Murphy credits not only his mother but many others in the community for helping him get to where he is today. And he said he wants to pay back his hometown by serving on the City Council.
“Now I feel pretty comfortable in my career and my family life, and I really want to give back to my community that gave me so much growing up,” he said. “I wouldn’t be where I am without the help I had from people in the community.”
As a former teacher, Murphy said his primary issue is education. He once taught special education in an office park next to a gelatin factory, which is one reason he supports the proposed new middle school.
“I know what it’s like to teach in a building that’s not up to snuff,” he said.
Murphy said he supports “smart, sustainable development” as a way to raise more tax revenue to pay for things like the new middle school and street paving.
He said he would like to see a lot of that development take place in the downtown area.

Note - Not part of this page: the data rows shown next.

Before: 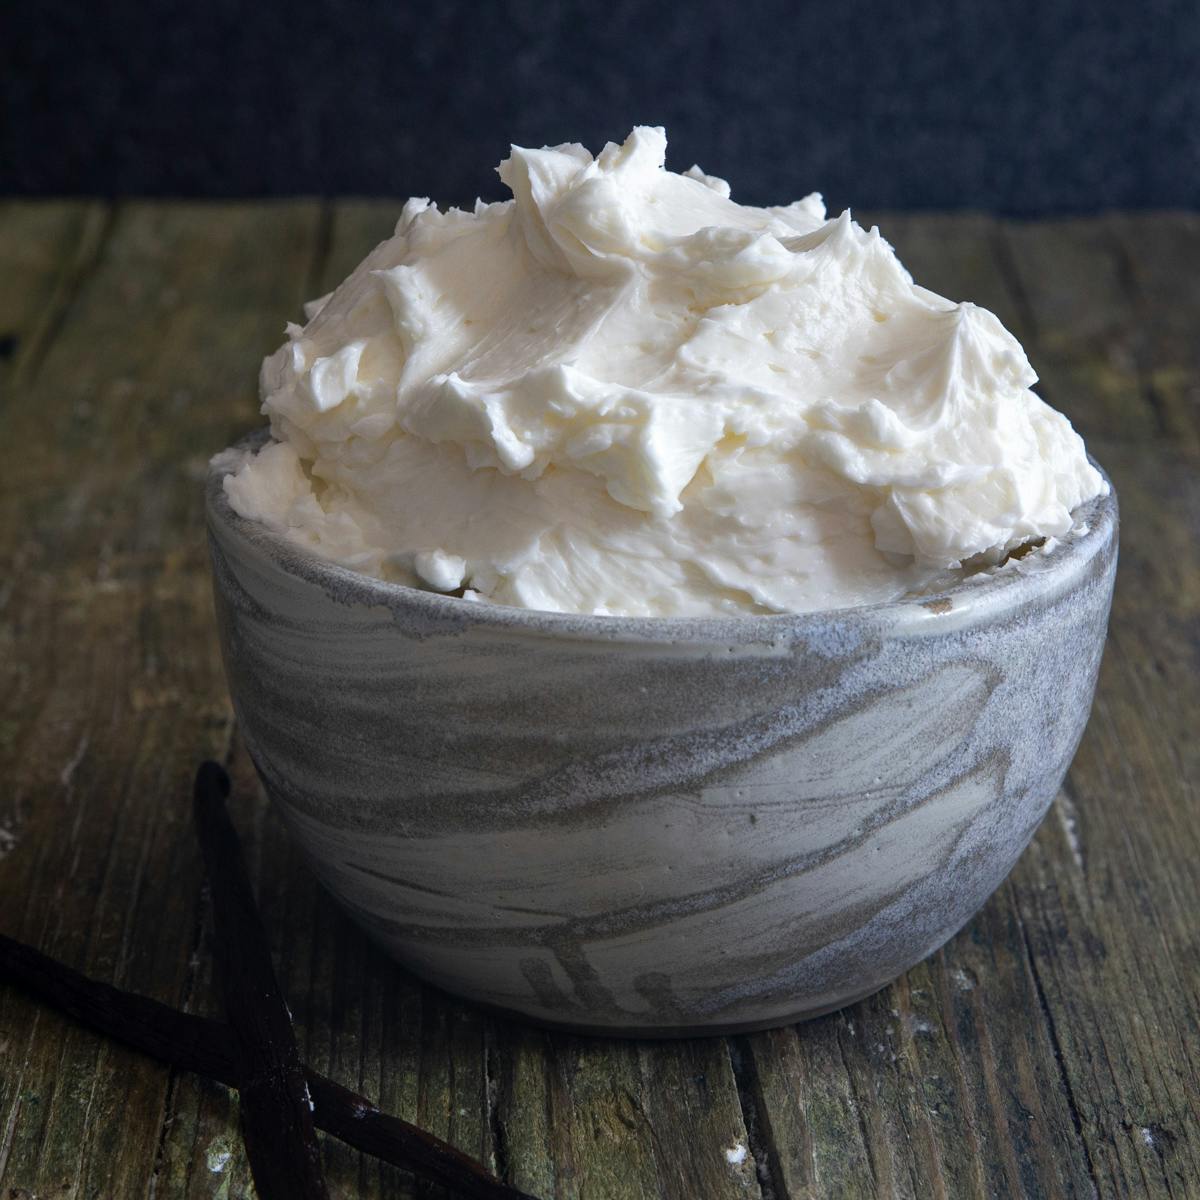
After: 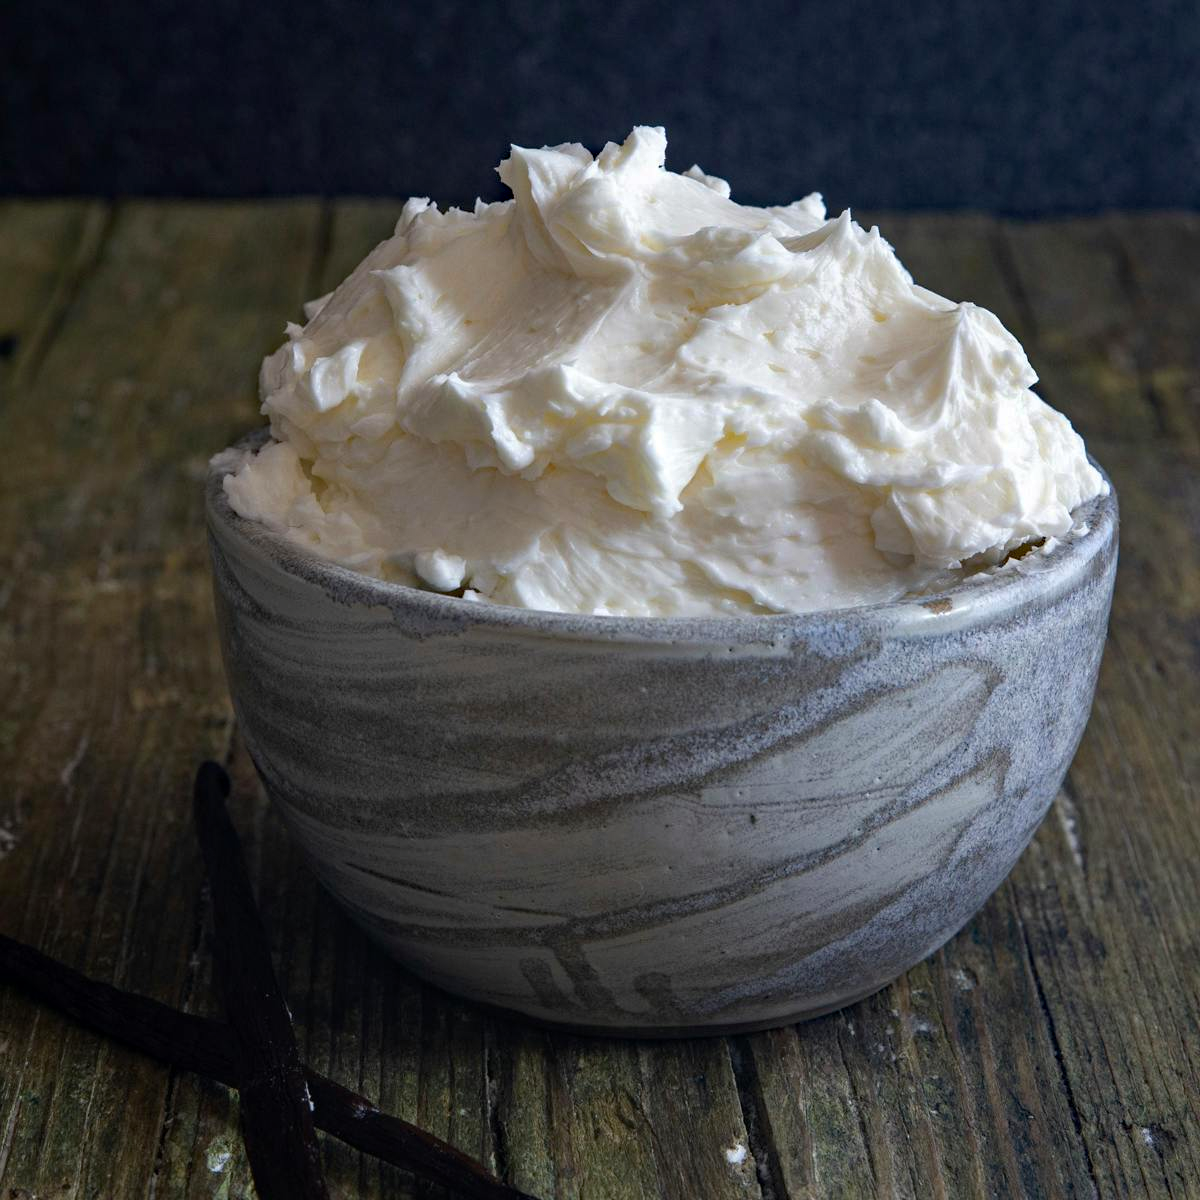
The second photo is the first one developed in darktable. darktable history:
haze removal: strength 0.292, distance 0.246, compatibility mode true, adaptive false
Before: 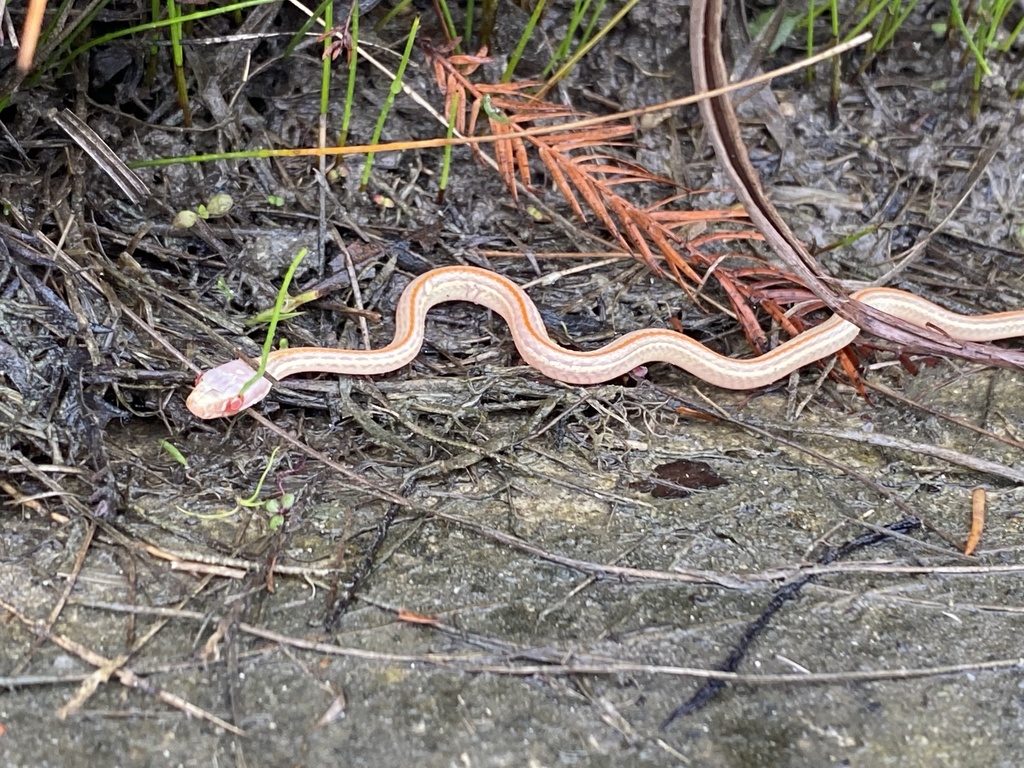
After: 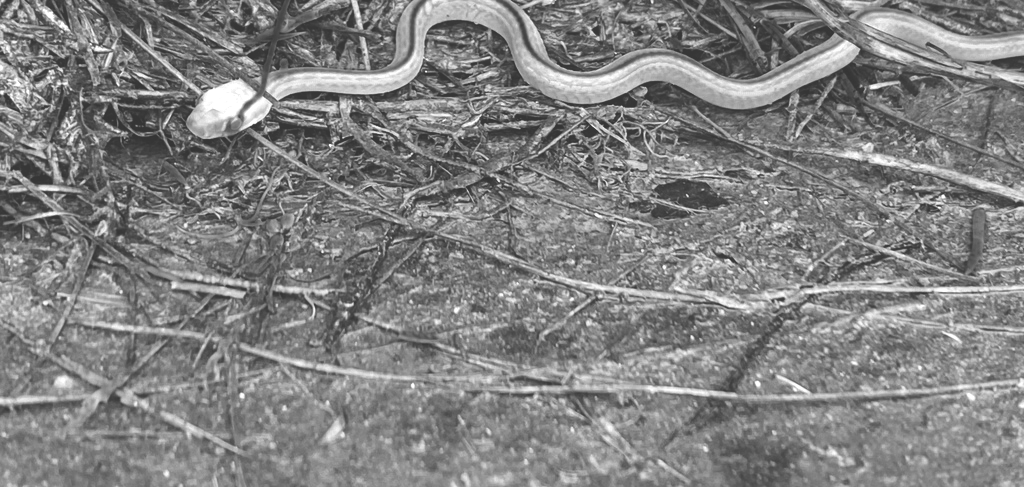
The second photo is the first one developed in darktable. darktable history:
crop and rotate: top 36.588%
local contrast: mode bilateral grid, contrast 19, coarseness 50, detail 119%, midtone range 0.2
exposure: black level correction -0.04, exposure 0.062 EV, compensate exposure bias true, compensate highlight preservation false
color zones: curves: ch0 [(0.287, 0.048) (0.493, 0.484) (0.737, 0.816)]; ch1 [(0, 0) (0.143, 0) (0.286, 0) (0.429, 0) (0.571, 0) (0.714, 0) (0.857, 0)], mix 42.63%
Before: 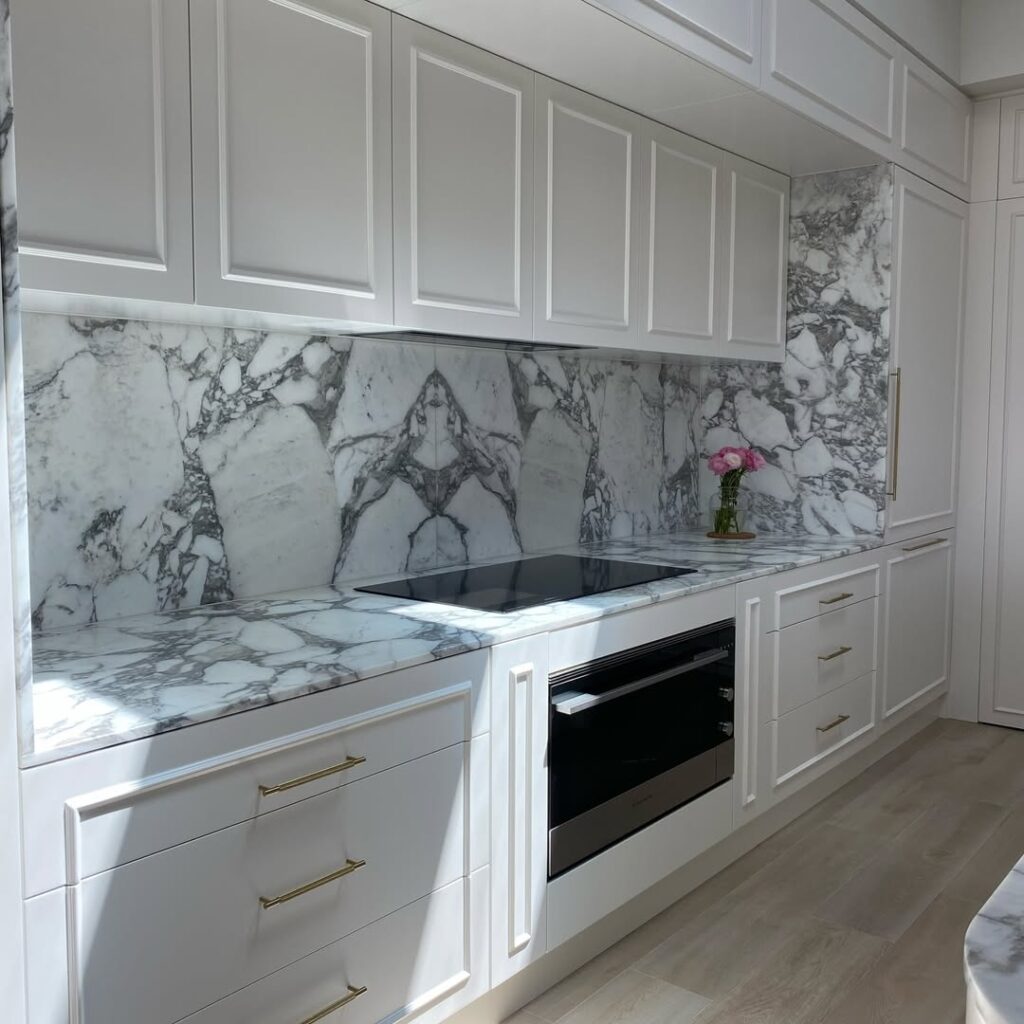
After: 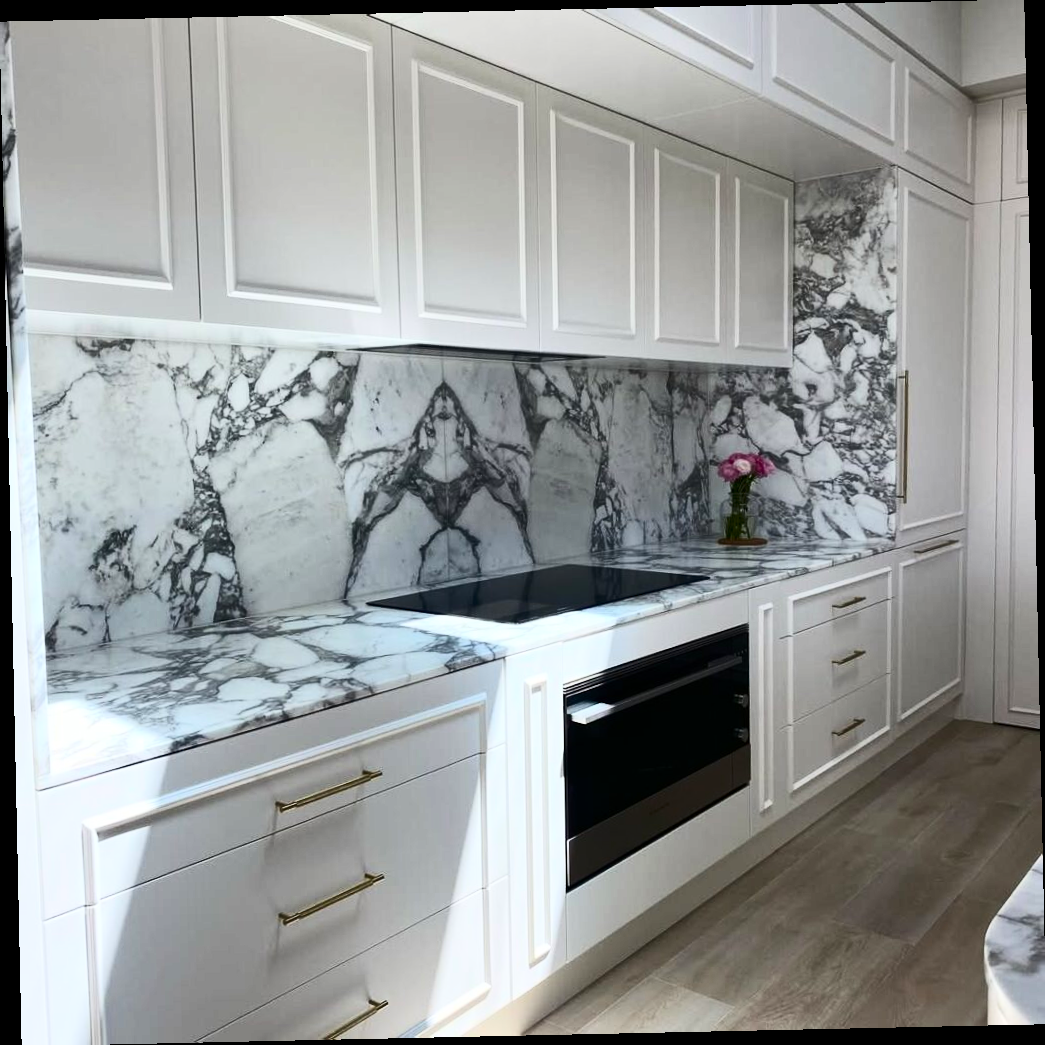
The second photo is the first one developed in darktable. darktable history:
contrast brightness saturation: contrast 0.4, brightness 0.1, saturation 0.21
rotate and perspective: rotation -1.24°, automatic cropping off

“I really want to make Beverly, particularly the downtown area, an attractive place for people to hang out, live and commute,” he said. “I feel like we can attract a lot of young professionals who might work in the city but don’t want to live in the city.”
Murphy said he supports the proposed Brimbal Avenue project as a way to increase the city’s commercial tax base and lessen the tax burden on homeowners. But he would also like to see a more open process that involves residents, especially those who would be directly affected by development.